Among the high-profile cases that Northrop has worked was the 2014 abduction of Kayden Powell that grabbed nationwide headlines. The baby was abducted by his aunt and later was found in Iowa.

"The day the infant was located, we had a press conference and Chief Kopp stood up there and showed a picture of the child and said, ‘He’s located and he’s safe.’ That’s when you realize this job is worth it," Northrop said. "I don’t think there was a person who was involved in the investigation that didn’t have a sinking feeling that the child wouldn’t be OK. It was probably the highlight of Chief Kopp’s career."

Social media and policing

Northrop said one of the changes he has noticed throughout his career is more use of technology and social media.

"When I first started, we had a little squad box, and we wore our radios ...," Northrop said. "(Social media) is where the communication is. I call my kids, and they don’t answer their phone, and I get a text asking, ‘What do you want?’ Well, I want them to answer their phone. I want to talk to them, not text. But that’s what’s happening, so as we get into recruiting for law enforcement, those are the things we have to look at as far as what to do to market this profession, because it is coming down to that."

Northrop said he’s noticed fewer younger people interested in entering law enforcement.

"We don’t have the number of applicants we had in the past," Northrop said. "I don’t know if it’s because of the anti-police aspect. There are a lot of things the state requires as far as the amount of credits with an associate’s degree to get into the profession. A lot of kids who go into college may have ambitions to be a police officer or get into civil service, but when you look at the private sector there are more opportunities."

Early years

Before going into law enforcement, Northrop worked at Bergner’s Shoes in Beloit.

He later was offered a manager’s position at Freeman’s Shoes in Skokie, Illinois. However, around that time, he also was offered a job with the Beloit Police Department.

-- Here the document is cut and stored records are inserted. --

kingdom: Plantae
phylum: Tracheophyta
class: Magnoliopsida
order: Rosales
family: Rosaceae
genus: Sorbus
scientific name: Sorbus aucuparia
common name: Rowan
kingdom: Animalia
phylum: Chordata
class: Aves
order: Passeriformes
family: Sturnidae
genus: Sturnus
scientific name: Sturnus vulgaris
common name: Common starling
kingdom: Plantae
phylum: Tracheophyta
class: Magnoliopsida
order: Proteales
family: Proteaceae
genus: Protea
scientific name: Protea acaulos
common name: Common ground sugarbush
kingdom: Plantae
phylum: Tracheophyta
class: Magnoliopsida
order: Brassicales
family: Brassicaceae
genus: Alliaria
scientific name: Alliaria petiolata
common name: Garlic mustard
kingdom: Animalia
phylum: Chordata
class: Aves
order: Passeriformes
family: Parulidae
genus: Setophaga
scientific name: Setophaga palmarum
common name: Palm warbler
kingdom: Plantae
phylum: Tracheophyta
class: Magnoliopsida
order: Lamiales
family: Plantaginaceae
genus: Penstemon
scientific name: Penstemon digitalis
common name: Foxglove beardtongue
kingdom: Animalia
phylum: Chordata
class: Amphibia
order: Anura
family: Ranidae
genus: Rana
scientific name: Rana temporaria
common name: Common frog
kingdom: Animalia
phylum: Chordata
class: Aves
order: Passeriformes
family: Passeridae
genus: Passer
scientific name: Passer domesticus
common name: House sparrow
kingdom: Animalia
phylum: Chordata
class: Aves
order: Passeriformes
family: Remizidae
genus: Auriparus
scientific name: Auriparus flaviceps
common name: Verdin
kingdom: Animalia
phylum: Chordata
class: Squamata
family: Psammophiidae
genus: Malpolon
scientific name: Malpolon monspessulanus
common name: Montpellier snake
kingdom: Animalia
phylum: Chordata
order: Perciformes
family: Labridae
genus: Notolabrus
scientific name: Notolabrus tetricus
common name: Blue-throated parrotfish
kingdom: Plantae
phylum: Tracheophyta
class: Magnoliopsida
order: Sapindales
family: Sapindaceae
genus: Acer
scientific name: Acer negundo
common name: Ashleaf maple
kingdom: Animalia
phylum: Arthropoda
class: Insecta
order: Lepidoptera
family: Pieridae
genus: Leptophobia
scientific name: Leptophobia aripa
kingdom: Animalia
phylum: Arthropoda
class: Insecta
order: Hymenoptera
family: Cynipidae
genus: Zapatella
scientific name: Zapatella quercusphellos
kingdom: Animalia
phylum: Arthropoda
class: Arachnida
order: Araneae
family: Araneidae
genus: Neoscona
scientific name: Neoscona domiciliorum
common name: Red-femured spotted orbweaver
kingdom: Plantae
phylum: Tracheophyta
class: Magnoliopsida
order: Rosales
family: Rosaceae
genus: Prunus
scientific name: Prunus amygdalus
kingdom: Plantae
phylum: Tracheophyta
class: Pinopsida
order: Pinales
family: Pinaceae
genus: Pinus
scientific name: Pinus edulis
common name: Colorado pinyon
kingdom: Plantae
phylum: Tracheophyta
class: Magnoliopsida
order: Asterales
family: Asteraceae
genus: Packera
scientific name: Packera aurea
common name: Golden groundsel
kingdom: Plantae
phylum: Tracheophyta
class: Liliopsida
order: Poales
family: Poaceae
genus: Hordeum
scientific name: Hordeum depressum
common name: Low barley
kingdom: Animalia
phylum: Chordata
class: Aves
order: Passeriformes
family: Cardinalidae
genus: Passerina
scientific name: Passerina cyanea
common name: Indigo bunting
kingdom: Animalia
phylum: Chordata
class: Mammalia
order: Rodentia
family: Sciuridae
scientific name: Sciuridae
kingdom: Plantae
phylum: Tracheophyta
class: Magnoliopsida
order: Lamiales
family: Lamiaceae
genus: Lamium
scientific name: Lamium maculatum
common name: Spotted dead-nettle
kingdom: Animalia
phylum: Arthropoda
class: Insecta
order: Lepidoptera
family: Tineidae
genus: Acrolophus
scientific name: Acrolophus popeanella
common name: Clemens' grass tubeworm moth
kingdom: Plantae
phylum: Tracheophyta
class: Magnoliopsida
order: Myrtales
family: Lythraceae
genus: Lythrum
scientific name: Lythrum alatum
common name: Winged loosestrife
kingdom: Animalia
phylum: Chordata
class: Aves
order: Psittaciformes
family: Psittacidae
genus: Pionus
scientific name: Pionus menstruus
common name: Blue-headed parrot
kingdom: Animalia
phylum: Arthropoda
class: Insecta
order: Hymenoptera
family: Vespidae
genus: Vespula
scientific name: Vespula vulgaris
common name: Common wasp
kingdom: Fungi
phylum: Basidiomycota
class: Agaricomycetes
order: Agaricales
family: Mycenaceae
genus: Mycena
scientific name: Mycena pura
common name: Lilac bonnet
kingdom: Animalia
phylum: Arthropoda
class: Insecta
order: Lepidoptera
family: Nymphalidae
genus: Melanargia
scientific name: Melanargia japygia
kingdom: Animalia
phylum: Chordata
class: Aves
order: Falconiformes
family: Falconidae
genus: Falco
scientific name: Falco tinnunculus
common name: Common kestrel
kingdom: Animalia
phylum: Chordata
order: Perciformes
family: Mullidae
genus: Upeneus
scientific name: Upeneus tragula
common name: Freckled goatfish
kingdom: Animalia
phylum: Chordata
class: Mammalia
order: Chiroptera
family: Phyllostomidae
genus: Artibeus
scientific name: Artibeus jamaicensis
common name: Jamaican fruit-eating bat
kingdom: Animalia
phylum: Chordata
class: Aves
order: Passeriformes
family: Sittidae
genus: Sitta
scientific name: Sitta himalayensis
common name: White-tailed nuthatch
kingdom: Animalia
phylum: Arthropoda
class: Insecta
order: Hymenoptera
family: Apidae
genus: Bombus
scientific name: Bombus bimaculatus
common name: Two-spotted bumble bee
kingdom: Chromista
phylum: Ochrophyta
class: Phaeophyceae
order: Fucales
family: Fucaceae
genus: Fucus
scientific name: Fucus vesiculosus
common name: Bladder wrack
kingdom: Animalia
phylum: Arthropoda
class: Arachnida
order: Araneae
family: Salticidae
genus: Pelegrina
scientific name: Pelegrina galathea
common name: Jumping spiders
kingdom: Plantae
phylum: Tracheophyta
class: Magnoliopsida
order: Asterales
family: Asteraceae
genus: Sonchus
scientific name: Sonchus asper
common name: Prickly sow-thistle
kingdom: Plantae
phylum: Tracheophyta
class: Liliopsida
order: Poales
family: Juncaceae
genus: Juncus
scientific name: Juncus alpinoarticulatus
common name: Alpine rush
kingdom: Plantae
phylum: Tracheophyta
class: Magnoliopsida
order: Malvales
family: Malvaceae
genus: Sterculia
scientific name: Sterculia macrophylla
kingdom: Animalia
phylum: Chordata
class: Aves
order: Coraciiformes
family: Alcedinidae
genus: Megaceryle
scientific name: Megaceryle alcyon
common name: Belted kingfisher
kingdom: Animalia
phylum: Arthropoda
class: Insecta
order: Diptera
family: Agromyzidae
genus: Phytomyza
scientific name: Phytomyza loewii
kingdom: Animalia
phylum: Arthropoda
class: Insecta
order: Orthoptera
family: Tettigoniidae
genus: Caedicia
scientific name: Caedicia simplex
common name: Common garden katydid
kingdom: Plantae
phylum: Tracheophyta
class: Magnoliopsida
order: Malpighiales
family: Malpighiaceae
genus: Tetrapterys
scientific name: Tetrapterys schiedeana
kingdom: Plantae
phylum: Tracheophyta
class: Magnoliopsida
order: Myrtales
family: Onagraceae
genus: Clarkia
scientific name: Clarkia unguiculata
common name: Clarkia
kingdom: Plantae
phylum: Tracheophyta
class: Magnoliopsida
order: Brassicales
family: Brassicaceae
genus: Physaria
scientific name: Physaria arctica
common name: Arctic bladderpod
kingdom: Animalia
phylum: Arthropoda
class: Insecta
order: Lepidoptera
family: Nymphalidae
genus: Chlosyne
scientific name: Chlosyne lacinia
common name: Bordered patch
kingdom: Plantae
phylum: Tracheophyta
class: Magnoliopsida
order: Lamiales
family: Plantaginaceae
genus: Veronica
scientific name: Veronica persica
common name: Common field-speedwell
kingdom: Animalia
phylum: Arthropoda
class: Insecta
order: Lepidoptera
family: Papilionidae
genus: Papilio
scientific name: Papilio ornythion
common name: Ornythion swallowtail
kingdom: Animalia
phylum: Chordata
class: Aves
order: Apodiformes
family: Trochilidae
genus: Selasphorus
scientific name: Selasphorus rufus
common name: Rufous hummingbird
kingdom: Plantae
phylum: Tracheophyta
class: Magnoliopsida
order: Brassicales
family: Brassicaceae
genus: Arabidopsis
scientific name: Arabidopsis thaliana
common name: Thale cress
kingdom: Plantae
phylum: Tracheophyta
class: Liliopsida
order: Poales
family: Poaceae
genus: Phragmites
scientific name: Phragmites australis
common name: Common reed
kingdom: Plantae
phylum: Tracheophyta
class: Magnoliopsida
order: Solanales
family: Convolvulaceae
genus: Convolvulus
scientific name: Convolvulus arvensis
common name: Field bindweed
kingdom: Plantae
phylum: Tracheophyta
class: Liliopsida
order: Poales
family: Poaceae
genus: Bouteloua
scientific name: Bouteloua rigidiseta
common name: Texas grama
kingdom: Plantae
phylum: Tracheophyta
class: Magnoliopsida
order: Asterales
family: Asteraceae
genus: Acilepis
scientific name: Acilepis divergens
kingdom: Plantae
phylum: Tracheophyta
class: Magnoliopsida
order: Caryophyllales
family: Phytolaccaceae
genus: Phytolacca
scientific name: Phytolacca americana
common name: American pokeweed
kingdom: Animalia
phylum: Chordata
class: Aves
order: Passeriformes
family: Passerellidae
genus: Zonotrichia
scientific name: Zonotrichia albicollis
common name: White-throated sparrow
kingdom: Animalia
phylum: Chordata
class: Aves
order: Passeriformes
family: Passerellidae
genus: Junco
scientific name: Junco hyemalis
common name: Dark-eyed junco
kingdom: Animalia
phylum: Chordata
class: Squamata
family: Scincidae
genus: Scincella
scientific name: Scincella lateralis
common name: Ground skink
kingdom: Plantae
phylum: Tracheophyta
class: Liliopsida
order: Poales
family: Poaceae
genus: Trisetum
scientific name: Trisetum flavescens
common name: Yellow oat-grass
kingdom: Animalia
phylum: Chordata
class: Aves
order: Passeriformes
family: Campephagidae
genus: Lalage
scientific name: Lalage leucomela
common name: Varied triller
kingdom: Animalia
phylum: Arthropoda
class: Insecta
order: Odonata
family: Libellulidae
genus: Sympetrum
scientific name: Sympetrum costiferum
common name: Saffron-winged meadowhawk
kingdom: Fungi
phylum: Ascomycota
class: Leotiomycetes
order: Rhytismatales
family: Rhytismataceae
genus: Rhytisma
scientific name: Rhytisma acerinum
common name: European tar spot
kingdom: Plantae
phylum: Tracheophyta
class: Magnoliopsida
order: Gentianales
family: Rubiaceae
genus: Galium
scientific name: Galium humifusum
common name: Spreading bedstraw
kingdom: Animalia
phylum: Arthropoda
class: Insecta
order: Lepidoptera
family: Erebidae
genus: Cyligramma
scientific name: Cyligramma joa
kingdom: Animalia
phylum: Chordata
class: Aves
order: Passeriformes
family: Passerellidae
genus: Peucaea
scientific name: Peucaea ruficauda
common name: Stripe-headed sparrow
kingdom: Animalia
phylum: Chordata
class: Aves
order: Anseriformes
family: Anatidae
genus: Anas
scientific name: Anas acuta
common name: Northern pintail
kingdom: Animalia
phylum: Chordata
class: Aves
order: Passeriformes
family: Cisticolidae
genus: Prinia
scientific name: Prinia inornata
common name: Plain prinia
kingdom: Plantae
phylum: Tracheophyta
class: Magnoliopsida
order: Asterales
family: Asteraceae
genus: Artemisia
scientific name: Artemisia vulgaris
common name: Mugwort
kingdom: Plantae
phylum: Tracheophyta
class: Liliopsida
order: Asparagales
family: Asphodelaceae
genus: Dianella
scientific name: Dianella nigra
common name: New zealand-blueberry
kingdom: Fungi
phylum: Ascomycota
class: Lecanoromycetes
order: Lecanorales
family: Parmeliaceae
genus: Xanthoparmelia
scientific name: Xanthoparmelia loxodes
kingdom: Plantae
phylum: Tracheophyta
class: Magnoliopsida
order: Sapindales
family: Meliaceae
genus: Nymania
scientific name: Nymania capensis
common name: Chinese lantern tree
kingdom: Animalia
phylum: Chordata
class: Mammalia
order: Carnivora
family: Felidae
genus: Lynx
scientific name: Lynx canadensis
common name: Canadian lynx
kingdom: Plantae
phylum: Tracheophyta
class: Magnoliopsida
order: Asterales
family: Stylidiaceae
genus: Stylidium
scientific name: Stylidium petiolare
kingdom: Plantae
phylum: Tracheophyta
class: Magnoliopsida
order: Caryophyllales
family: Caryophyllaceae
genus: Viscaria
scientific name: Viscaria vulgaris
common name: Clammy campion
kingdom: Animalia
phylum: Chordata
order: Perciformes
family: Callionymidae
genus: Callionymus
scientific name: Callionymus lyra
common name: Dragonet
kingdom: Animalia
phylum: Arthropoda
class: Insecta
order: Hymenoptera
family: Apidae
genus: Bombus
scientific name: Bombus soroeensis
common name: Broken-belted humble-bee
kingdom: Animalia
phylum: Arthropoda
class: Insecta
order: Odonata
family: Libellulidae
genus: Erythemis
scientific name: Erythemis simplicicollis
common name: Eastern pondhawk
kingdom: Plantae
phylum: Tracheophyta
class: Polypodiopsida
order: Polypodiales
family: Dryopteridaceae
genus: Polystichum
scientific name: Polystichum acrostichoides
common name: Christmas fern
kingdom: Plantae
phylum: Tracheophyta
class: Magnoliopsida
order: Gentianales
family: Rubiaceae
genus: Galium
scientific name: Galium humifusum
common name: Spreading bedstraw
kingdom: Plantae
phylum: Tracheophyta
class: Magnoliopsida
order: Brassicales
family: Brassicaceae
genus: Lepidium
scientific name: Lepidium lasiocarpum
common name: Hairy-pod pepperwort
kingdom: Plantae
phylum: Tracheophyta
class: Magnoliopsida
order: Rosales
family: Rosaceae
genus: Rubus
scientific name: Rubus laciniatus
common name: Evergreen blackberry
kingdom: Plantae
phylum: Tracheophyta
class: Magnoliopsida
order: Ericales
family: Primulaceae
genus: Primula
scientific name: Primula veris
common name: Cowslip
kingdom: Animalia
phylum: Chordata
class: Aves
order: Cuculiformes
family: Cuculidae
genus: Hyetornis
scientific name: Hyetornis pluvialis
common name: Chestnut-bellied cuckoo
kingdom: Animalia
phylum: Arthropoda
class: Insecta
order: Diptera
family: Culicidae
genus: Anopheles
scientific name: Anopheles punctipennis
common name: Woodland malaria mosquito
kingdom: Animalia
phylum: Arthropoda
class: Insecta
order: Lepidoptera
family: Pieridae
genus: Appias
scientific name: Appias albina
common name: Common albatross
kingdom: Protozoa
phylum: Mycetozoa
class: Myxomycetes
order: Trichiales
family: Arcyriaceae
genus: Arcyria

"My wife and I went down (to Skokie) to look at the store, and she cried all the way down there and all the way back because she didn’t want to move to Skokie, but at the time it was good money and it was a beautiful store," Northrop said. "That was on a Tuesday. I was supposed to let them know on Wednesday if I wanted to take the position.

"Wednesday morning, I got a call from the Beloit Police Department, because I had put in an application and went through the training process and I was on a list. They called and asked if I was still interested. So, I called my wife and I said, ‘Do you want to move to Skokie or stay home, because I was offered a police officer position with the Beloit Police Department.’ She said, ‘I don’t want you to be a cop but I don’t want to move to Skokie,’ so I ended up putting in for the police officer position. My start date was Oct. 31, so I always call my police uniform my Halloween costume."

Northrop and his wife, Tammy, have been married more than 30 years.

The couple have three adult children, Stacy, Thomas and Brooke. Thomas works as an officer for the Janesville Police Department.

Northrop also enjoys hunting, fishing and other outdoor activities.

"I’m more of an outdoors type of person," Northrop said. "That’s what I do as far as my spare time. I don’t know how much of that I’m going to have now. It’s going to be a challenge, but I’m pretty excited about working for these guys."